Starting with the basics, do you really have visibility as to how many assets or existing customers you have to make your Digital Marketing efforts do well?  Assets?  …Examples of assets are:

  • Registered customers
  • Active 180 day email open subscribers
  • Active mobile apps
  • Active browser apps
  • Social followers
  • Mailing list
  • SMS lists

Understanding the trending and volumes of these assets is critical as you start the planning of your marketing by realizing the biggest area of opportunity of assets to engage with your customer base in the first place.  Spoiler alert …CRM is all about building audiences for your promotions, and communicating the promotions to your valuable customers through your assets. You will not do it well without the growth and optimization of assets like these.

Relate

The goal of relating with your existing and potential customers is to engage with them.  Engagement with your customers means that you are that much closer to a potential conversion with the most valuable customers in your business, BUT if you don’t have the means to communicate with them, it will not be very easy.  This is why asset “Count” is so important to the “Relate” piece of CRM.  You can’t rely on PPC, Organic, and Radio spots alone to drive engagement from your existing customers, but they need to be a piece of the overall omni-channel communication experience.

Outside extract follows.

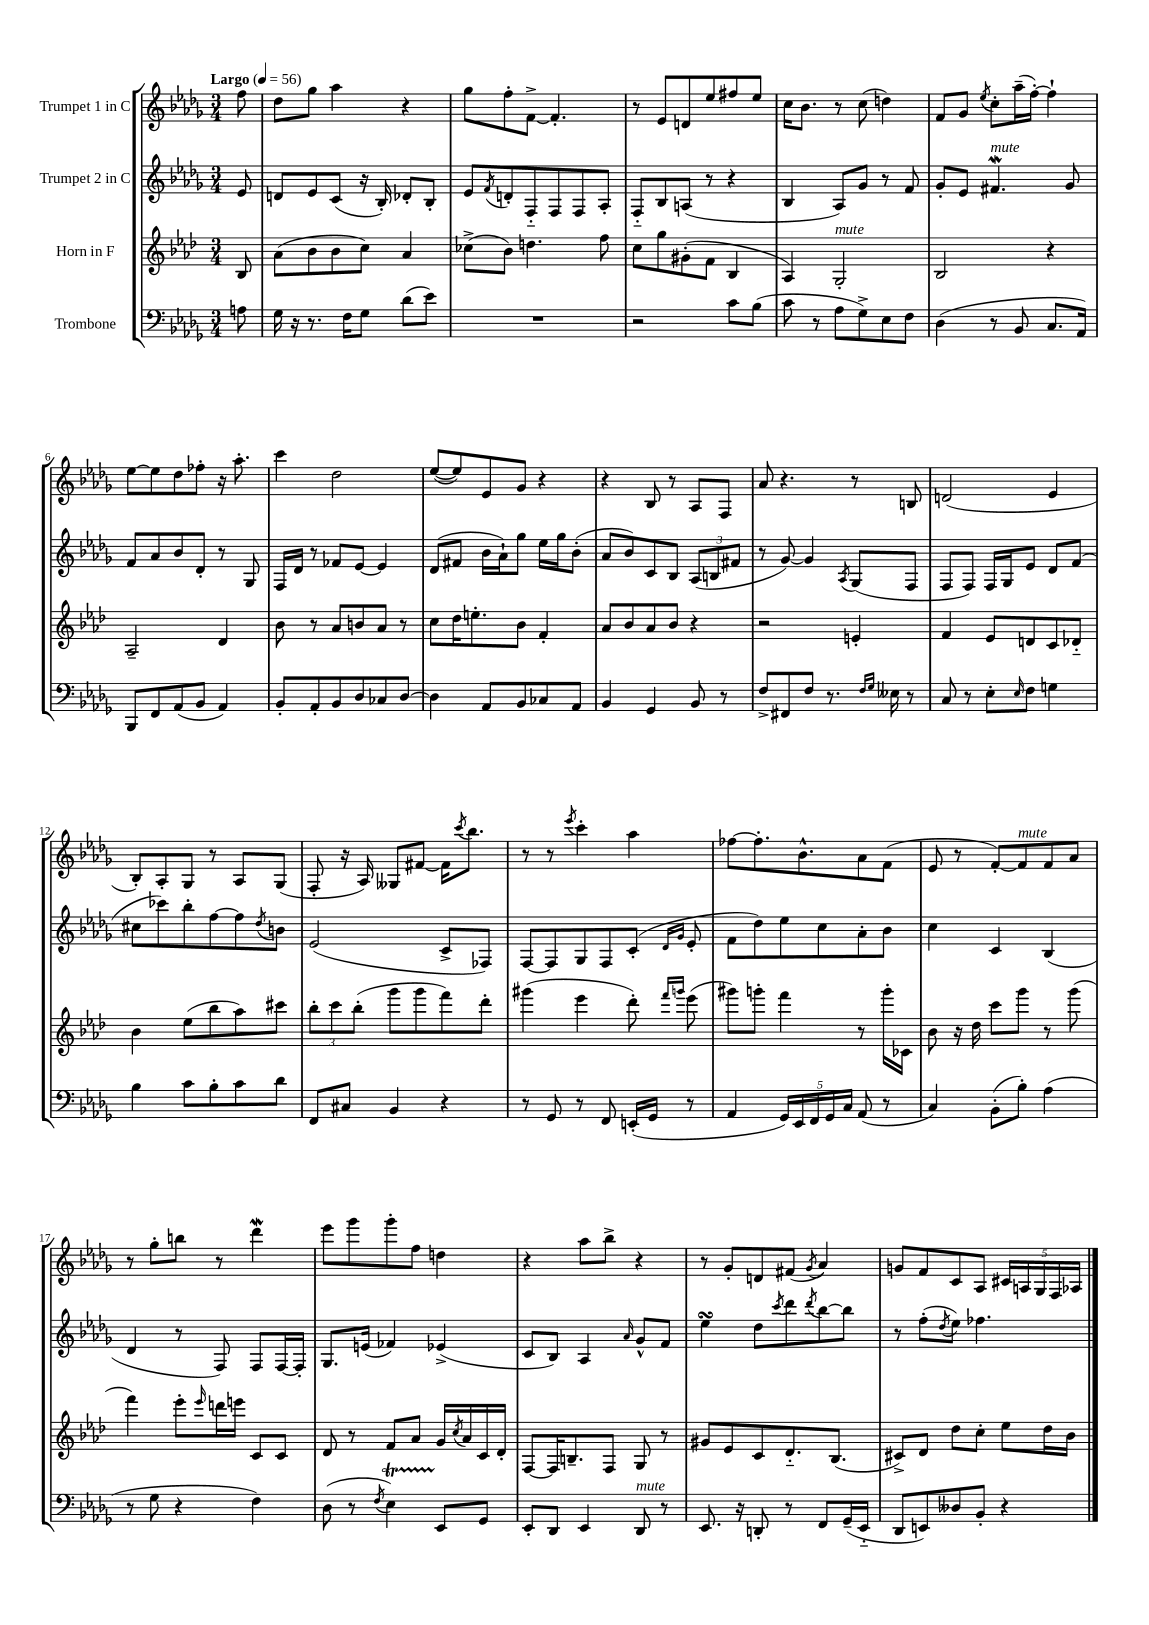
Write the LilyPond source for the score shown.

The difficult part about relating with your customers is that you have to figure out WHAT topics or content to engage your customers with.  Well, just like you would bring up topics that your friends would have interest in, you need to find implicit ways (unless you have explicit questions in your account signup) to understand what they would like to receive from you.  Some implicit examples might be:

  • What has the customer put in the cart?
  • What categories did they visit on your site?
  • What have they clicked in previous emails?
  • What have they purchased in the past?
  • Do you have a social login?  Grab the Social Interests from it.
  • What have they looked at in your mobile app?

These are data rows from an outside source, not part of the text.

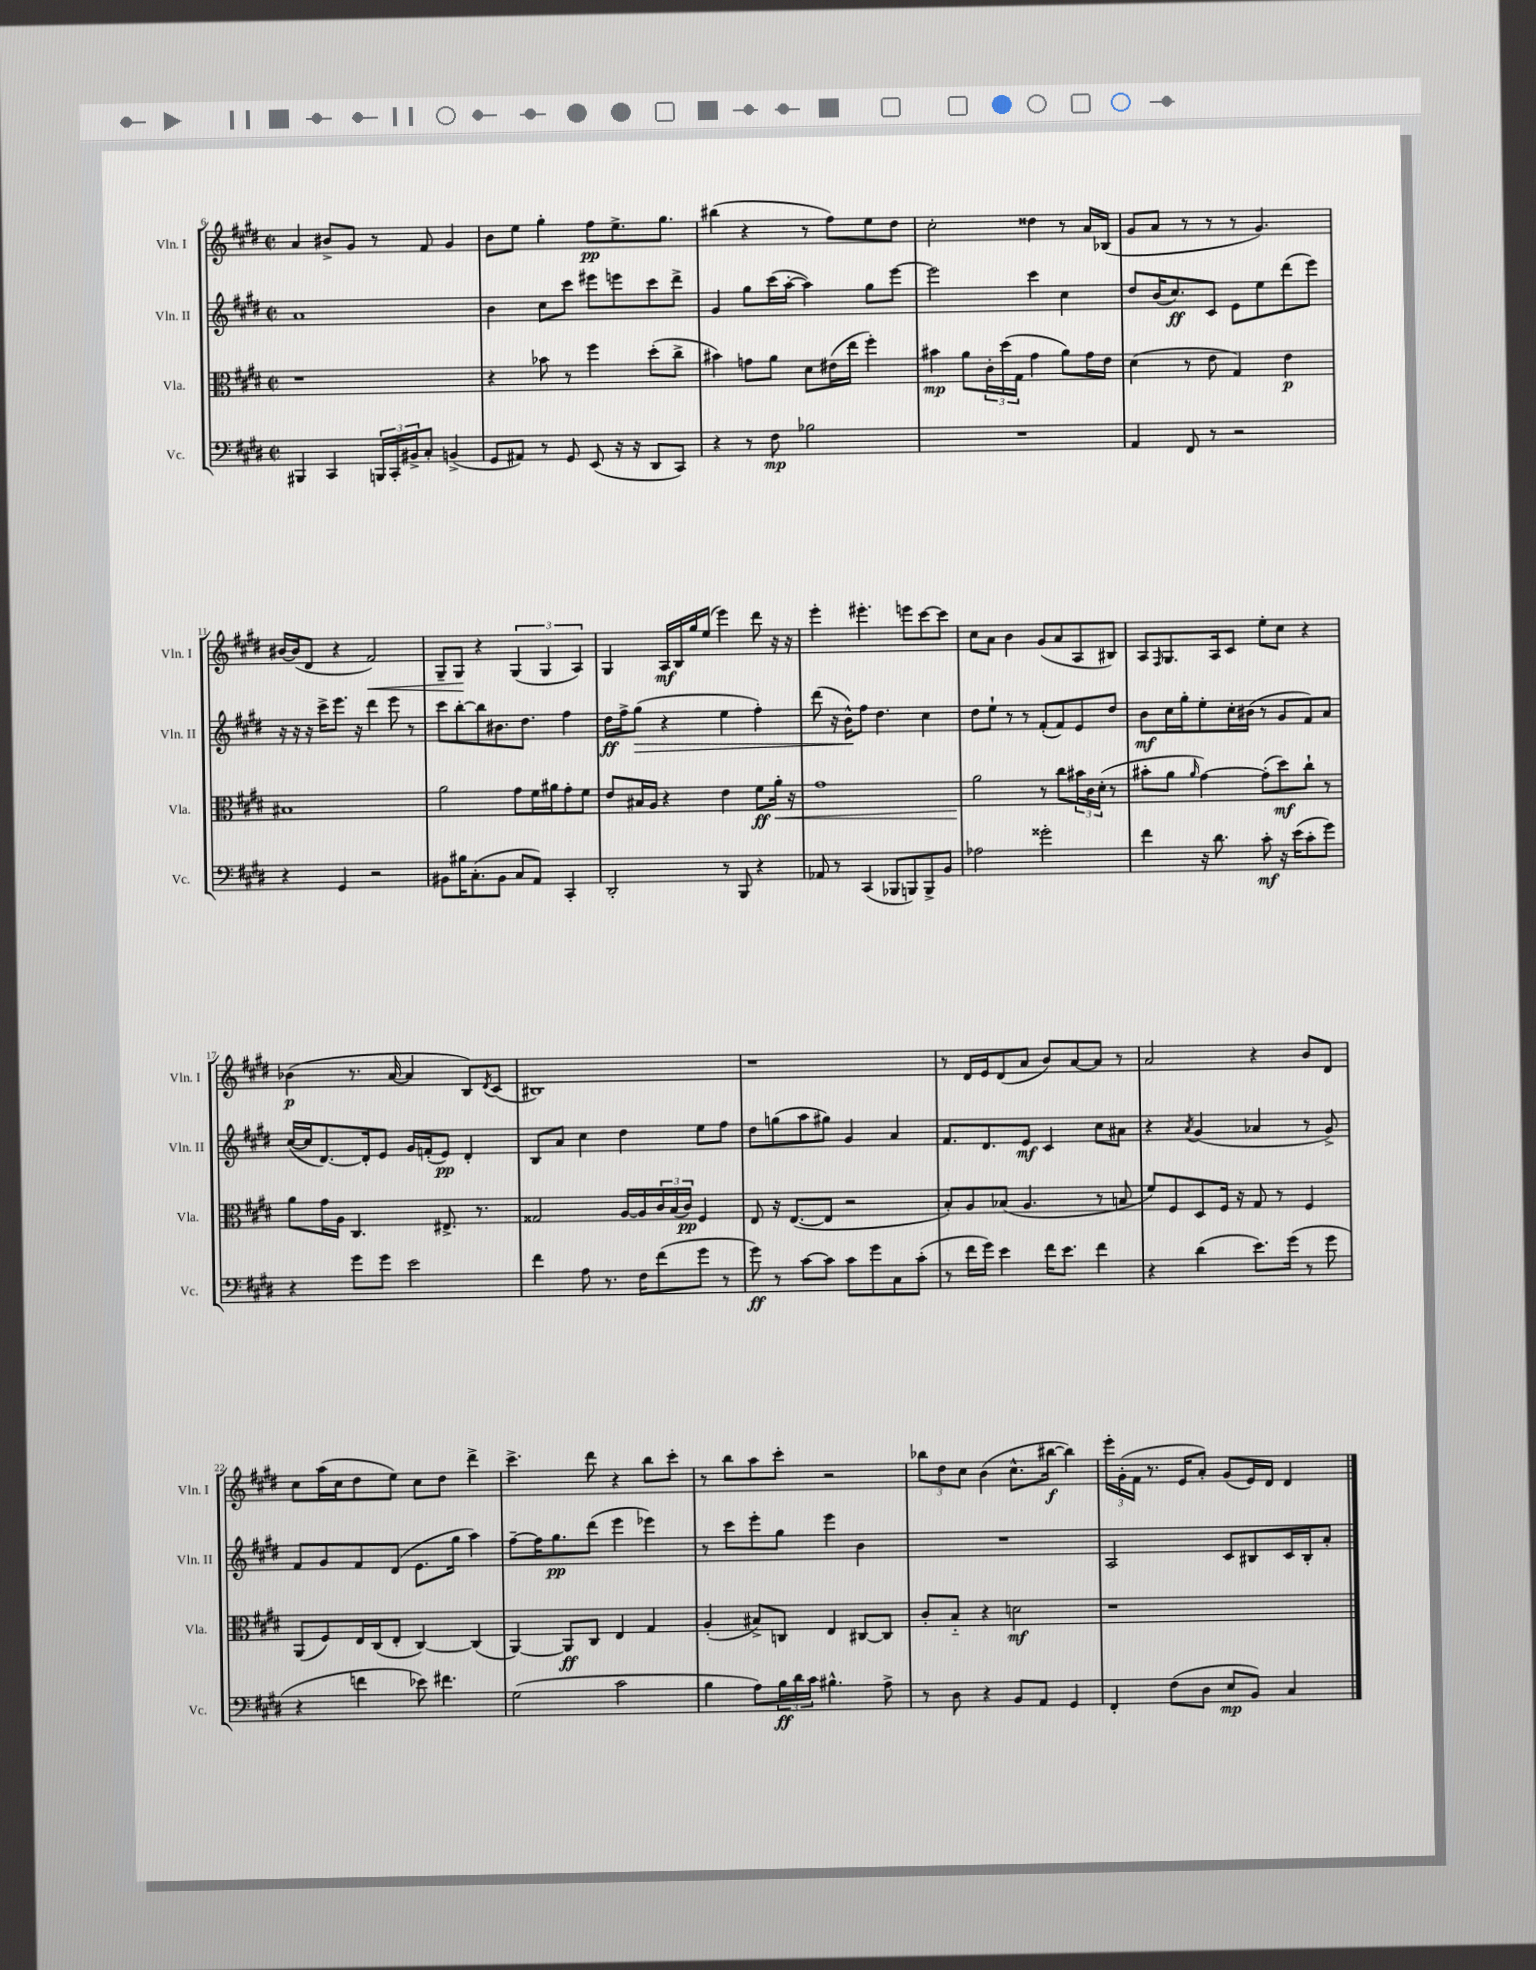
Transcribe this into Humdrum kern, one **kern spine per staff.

**kern	**kern	**kern	**kern
*staff4	*staff3	*staff2	*staff1
*clefF4	*clefC3	*clefG2	*clefG2
*k[f#c#g#d#]	*k[f#c#g#d#]	*k[f#c#g#d#]	*k[f#c#g#d#]
*M2/2	*M2/2	*M2/2	*M2/2
*met(c|)	*met(c|)	*met(c|)	*met(c|)
4BBB#	1r	1a	4a
4CC#	.	.	8b#^
.	.	.	8g#
24BBB	.	.	8r
24CC#'	.	.	.
24BB#^	.	.	.
8C#'	.	.	8f#
(4BB^	.	.	4g#
=	=	=	=
8GG#	4r	4b	8b
8AA#)	.	.	8ee
8r	8b-	8cc#	4gg#'
8GG#	8r	8ccc#	.
(8EE	4ff#	8eee#	8ff#
16r	.	8eee	8.ee^
16r	.	.	.
8DD#	(8dd#'	8ccc#	.
.	.	.	8.gg#
8CC#)	8cc#^	8ddd#^	.
=	=	=	=
4r	4b#)	4g#	(4bb#
8r	8g	8gg#	4r
8F#	8a	(16ccc#	.
.	.	[16aa'	.
2B-	8d#	4aa])	8r
.	(16e#	.	8ff#)
.	16ee	.	.
.	4ff#')	8gg#	8ee
.	.	[8eee	8dd#
=	=	=	=
1r	4b#	2eee]	2cc#'
.	8a	.	.
.	24c#'	.	.
.	(24dd#	.	.
.	24G#	.	.
.	4g#	4ccc#	4dd##
.	8a)	4cc#	8r
.	16g#	.	16a
.	16e	.	(16B-
=	=	=	=
4AA	(4d#	8dd#	8g#
.	.	(16b	8a
.	.	8.cc#)	.
8FF#	8r	.	8r
8r	8e	8c#	8r
2r	4G#)	8e	8r
.	.	8ee	4.g#)
.	4e	(8ddd#	.
.	.	8eee)	.
=	=	=	=
4r	1B#	16r	[16b#
.	.	16r	(16b#]
.	.	16r	8d#
.	.	16ccc#^	.
4GG#	.	8.eee	4r
.	.	16r	.
2r	.	4ddd#	2f#)
.	.	8eee	.
.	.	8r	.
=	=	=	=
8BB#	2a	8ccc#	8G#~
16B#	.	[8bb'	8G#
(8.C#'	.	.	.
.	.	8bb]	4r
8BB#	.	8.b#	.
8C#	8g#	.	(6G#
.	.	8.dd#	.
8AA)	16f#	.	.
.	.	.	6G#
.	16a#	.	.
4CC#'	8g#'	4ff#	.
.	.	.	6A)
.	8f#	.	.
=	=	=	=
2DD#'	8e	16dd#	4G#
.	.	16ff#^	.
.	16B#	(8gg#	.
.	16A	.	.
.	4r	4r	16A
.	.	.	16B
.	.	.	16gg#
.	.	.	(16ee
8r	4e	4ee	4eee)
8BBB	.	.	.
4r	8f#	4ff#')	8ddd#
.	16a'	.	16r
.	16r	.	16r
=	=	=	=
8AA-	1g#	(8ddd#	4eee'
8r	.	16r	.
.	.	16b^^)	.
(4CC#	.	8ff#	4.eee#'
.	.	4.dd#	.
8BBB-	.	.	.
8BBB)	.	.	8eee
8BBB^	.	4cc#	[8ccc#
8BB	.	.	8ccc#]
=	=	=	=
2A-	2a	8dd#	8cc#
.	.	8ee`	8a
.	.	8r	4b
.	.	8r	.
2g##'	8r	(8f#'	(8g#
.	8cc#	8f#)	8a
.	24b#	8e	8A
.	24c#	.	.
.	(24d#'	.	.
.	8r	8dd#	8B#)
=	=	=	=
4f#	8b#'	8b	8A
.	.	.	16qqF#
.	8a	16cc#	8.G#
.	.	16gg#'	.
.	16qqa	.	.
16r	[4g#)	8ee'	.
8.d#	.	.	16A
.	.	16cc#'	8c#
.	.	(16b#	.
8c#'	(8g#']	8r	8ee'
16r	8dd#)	8g#	8cc#
(16e	.	.	.
8c#'	8cc#`	8f#)	4r
8g#)	8r	8a	.
=	=	=	=
4r	8a	([16cc#	(4b-
.	.	16cc#]	.
.	16g#	[8.d#)	.
.	16A	.	.
8g#	4.C#	.	8.r
.	.	16d#']	.
8g#	.	8e	.
.	.	.	[16a
2e	.	16g#	4a]
.	.	(16f'	.
.	8.E#^	8e)	.
.	.	4d#'	8B)
.	8.r	.	.
.	.	.	8qd#
.	.	.	(8c#
=	=	=	=
4f#	2G##	8B	1B#)
.	.	8a	.
8A	.	4cc#	.
8.r	.	.	.
.	[16A	4dd#	.
16F#	16A]	.	.
(8f#	24c#	.	.
.	(24B	.	.
.	24c#)	.	.
8g#	4F#	8ee	.
8r	.	8ff#	.
=	=	=	=
8g#)	8E	8dd#	1r
8r	16r	(8gg	.
.	([8.E	.	.
[8c#	.	8aa	.
8c#]	8E]	8gg#)	.
8c#	2r	4g#	.
8g#	.	.	.
8C#	.	4a	.
(8c#'	.	.	.
=	=	=	=
8r	8B')	8.f#	8r
16f#	8A	.	16d#
16g#)	.	8.d#	16e
4e	(8B-	.	(8d#
.	4.A	8e	8a
16f#	.	4c#	8b)
8.e	.	.	.
.	.	.	[8a
4f#	8r	8cc#	8a]
.	8B	8a#	8r
=	=	=	=
4r	8f#)	4r	2a
.	8F#	.	.
.	.	8qa	.
(4d#	8D#	(4g#	.
.	16F#	.	.
.	16r	.	.
8.e)	8G#	4a-	4r
.	8r	.	.
(16g#	.	.	.
8r	4F#	8r	8b
8g#	.	8g#^)	8d#
=	=	=	=
4r	(8AA	8f#	8cc#
.	8F#)	8g#	(16aa
.	.	.	16cc#
4f	16E	8f#	8dd#
.	(16C#	.	.
.	8E'	(8d#	8ee)
8e-)	[4C#)	8.e	8cc#
4.f#	.	.	8dd#
.	.	16gg#	.
.	(4C#]	4aa)	4ddd#^
=	=	=	=
(2G#	[4AA)	[8ff#~	4.ccc#^
.	.	16ff#]	.
.	.	8.gg#	.
.	8AA]	.	.
.	8C#	(8ddd#	8ddd#
2c#	4E	4eee	4r
.	4G#	4eee-)	8bb
.	.	.	8ccc#'
=	=	=	=
4B	(4A'	8r	8r
.	.	8ccc#	8bb
8A)	8B#^)	8eee'	8aa
24B	8C	8gg#	8ccc#'
24d#	.	.	.
24c#	.	.	.
4.B#^^	4E	4eee	2r
.	[8C#	4b	.
8A^	8C#]	.	.
=	=	=	=
8r	8c#'	1r	12bb-
.	.	.	12dd#
8D#	8B'~	.	.
.	.	.	12cc#
4r	4r	.	(4b
8BB	2d	.	8.cc#^^
8AA	.	.	.
.	.	.	[16bb#
4GG#	.	.	4bb#])
=	=	=	=
4FF#'	1r	2A	24eee'
.	.	.	(24g#'
.	.	.	24f#
.	.	.	8.r
(8F#	.	.	.
.	.	.	16e
8D#	.	.	8a')
8E	.	8c#	(8g#
8BB)	.	8B#	16e)
.	.	.	16d#
4C#	.	16c#	4d#
.	.	16B#'	.
.	.	8a'	.
==	==	==	==
*-	*-	*-	*-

Once you are able to start capturing these Implicit actions, this is where you are able to start building audiences.  Audiences are critical to understand before you start doing any marketing as this is the most significant form of personalization that you can give your customer.  Deliver messages to your customers that are in tune with what matters to them.  This matches perfectly with the studies of Implicit Egotism that shows that customers are organically prideful, love to be catered to, they love the fact that companies are listening to them, and ultimately this will help with a conversion decision of the journey.  Counting and trending your audiences segments will also help form future products or promotions as well.

Monetize

Now that you have found simple ways to count your assets, and build audiences to relate well with your customers, now you need to find which combinations will bring in the best profitability and engagements for your efforts. You need to COUNT which combination of asset and communication…

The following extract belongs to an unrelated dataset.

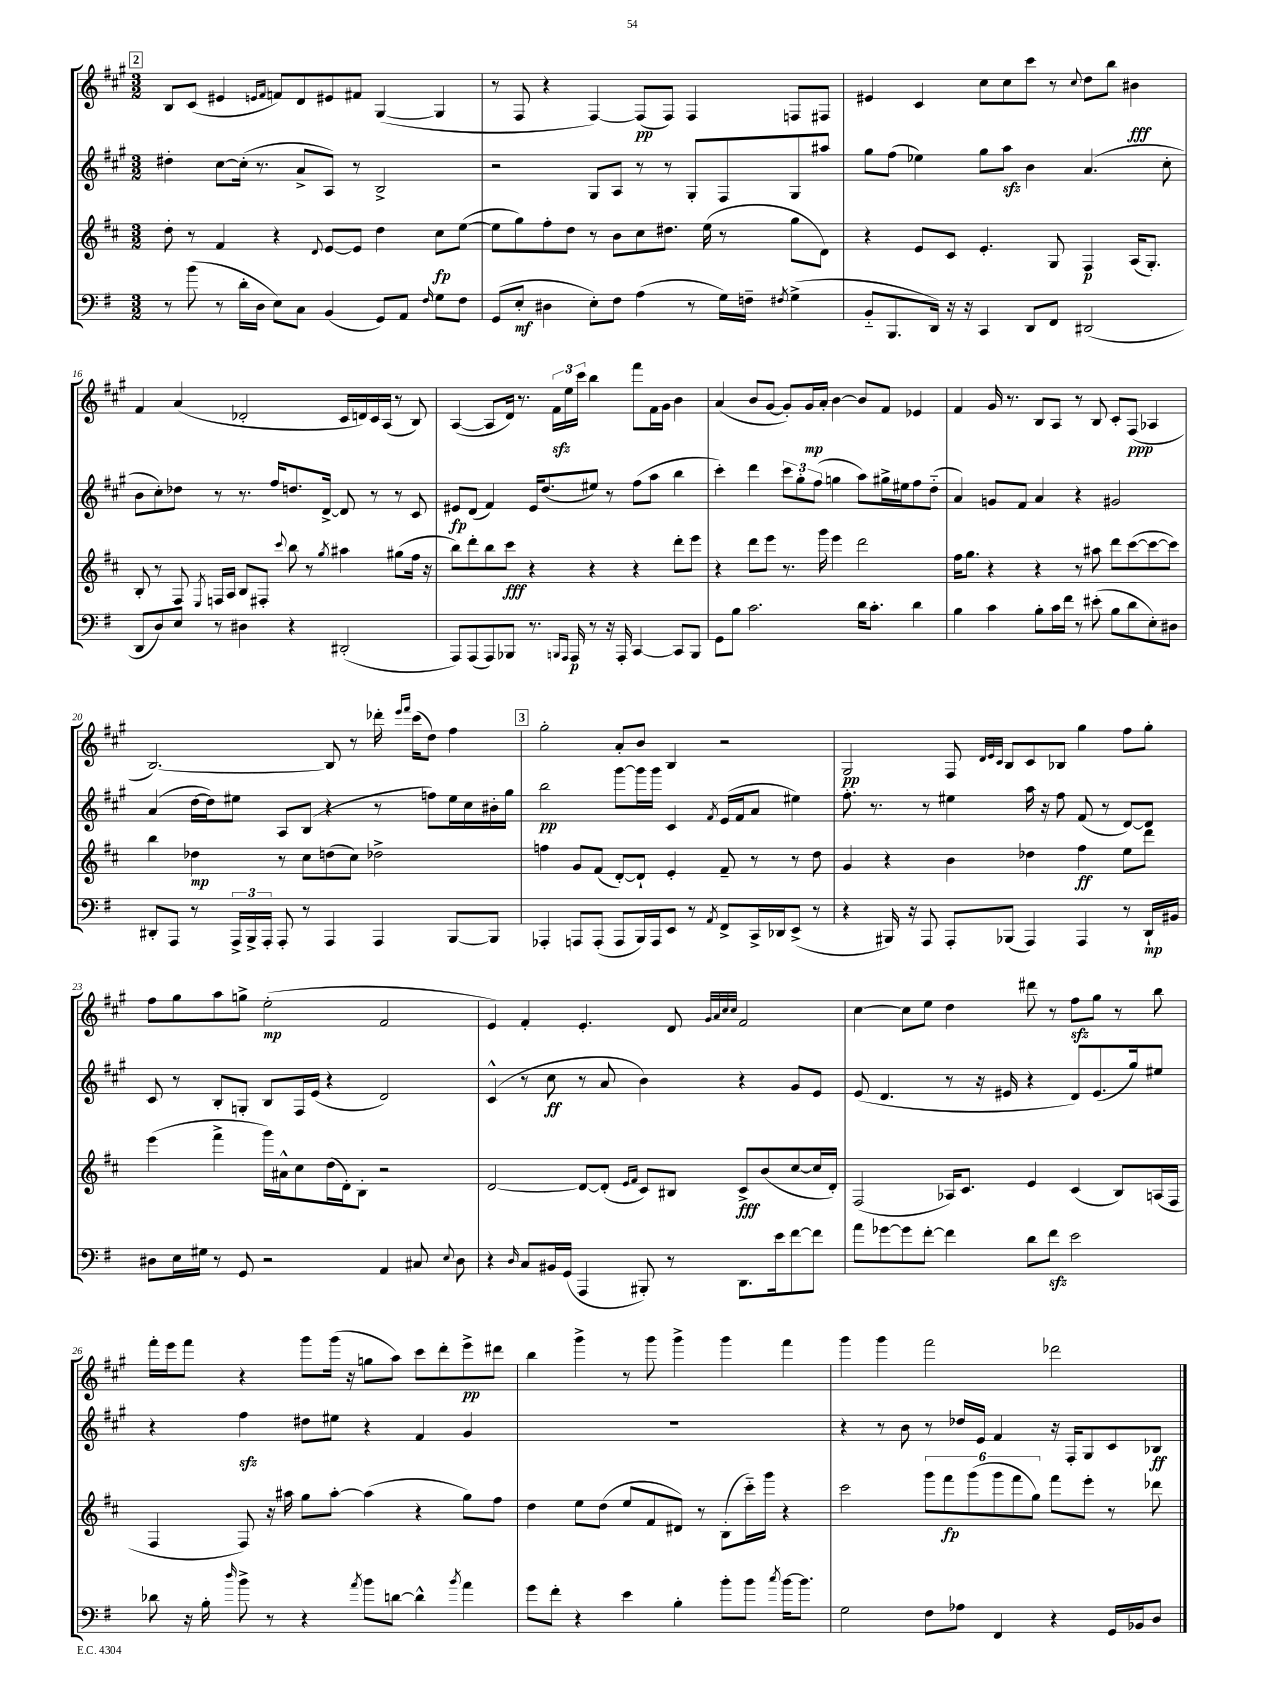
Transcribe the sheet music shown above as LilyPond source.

  • brings in customers with the highest LTV (life time value)
  • acquires New Customers the most effectively
  • re-engages with your ageing customers
  • influences the highest omni-channel engagers
  • cross promotes other assets
  • promotes your most frequent visitors

If you can answer these questions with your reporting, then you now have the knowledge to go do some profitable communications and  build beneficial relationships. For some of you conservative marketers out there, yes, RFM (Recency, Frequency, Monetization) is secretly captured in this model, but I dare not suggest that RFM is fit for every company out there.  It needs to be tweaked to fit the specific benchmarking needs for each company goal.

Bottom line, if you are able to COUNT, RELATE, and MONETIZE in these simplest of forms, you can do CRM.  For some, the right answer might be to install big software packages that integrate with every system that you have based on the volumes you are working on, but you don’t always have to go that route.  Regardless, the goal should always be:  The right product, the right channel, for the right customer, and you will continue to win with engagement in a profitable way.